Additional Considerations





Kerry Back

Stock universe

  • Which size group of stocks do we want to trade?
    • Small caps, mid caps, and/or large caps?
    • Our data only has NYSE and Nasdaq listed stocks, so the very smallest public stocks are excluded.
  • Impose a price filter?
    • Price > $5.00 is imposed in our data to rule out “penny stocks”
  • Industry or sector focus?

Buy industries or best stocks in each industry?

  • By including industry dummies, our models have a chance of finding best stocks in each industry
  • Including deviations of characteristics from industry means or medians in each cross-section may also be helpful
  • Return prediction models do not include risk analysis. Imposing some industry balance could be useful to control risks.

Add squares and products of features

  • We can put scikit-learn’s PolynomialFeatures in a pipeline to add squares and products (or cubes, etc.)
  • In a linear model,
    • Adding industry dummy variables \(\times\) features allows the feature slope coefficients to vary by industry
    • Adding products of features produces a model like

\[b_1 x_1 + b_2 x_2 + c x_1x_2 = (b_1 + cx_2) x_1 + b_2x_2\]
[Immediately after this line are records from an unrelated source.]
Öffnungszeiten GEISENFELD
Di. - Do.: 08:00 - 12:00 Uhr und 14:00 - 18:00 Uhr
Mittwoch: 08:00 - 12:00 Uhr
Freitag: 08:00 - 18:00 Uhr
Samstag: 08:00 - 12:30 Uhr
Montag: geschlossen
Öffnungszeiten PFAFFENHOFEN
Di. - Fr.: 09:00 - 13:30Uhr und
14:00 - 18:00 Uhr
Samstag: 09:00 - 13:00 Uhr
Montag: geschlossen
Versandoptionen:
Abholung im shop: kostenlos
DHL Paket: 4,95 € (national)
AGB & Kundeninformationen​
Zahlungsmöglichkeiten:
Train and predict in a loop

  • Loop over dates
  • At each date,
    • Train on past
    • Predict for upcoming period
    • Sort and form portfolios based on predictions
    • Record the return of each portfolio over the upcoming period

Model and hyperparameters

  • Linear regression is a poor model. Penalized (regularized) regression is a bit better.
  • Random forests, boosted forests, and neural nets are substantially better
  • Need to tune hyperparameters
    • Could apply GridSearchCV at each training date to find best hyperparameters for past data
    • Maybe use correlation between predicted and actual as score rather than MSE.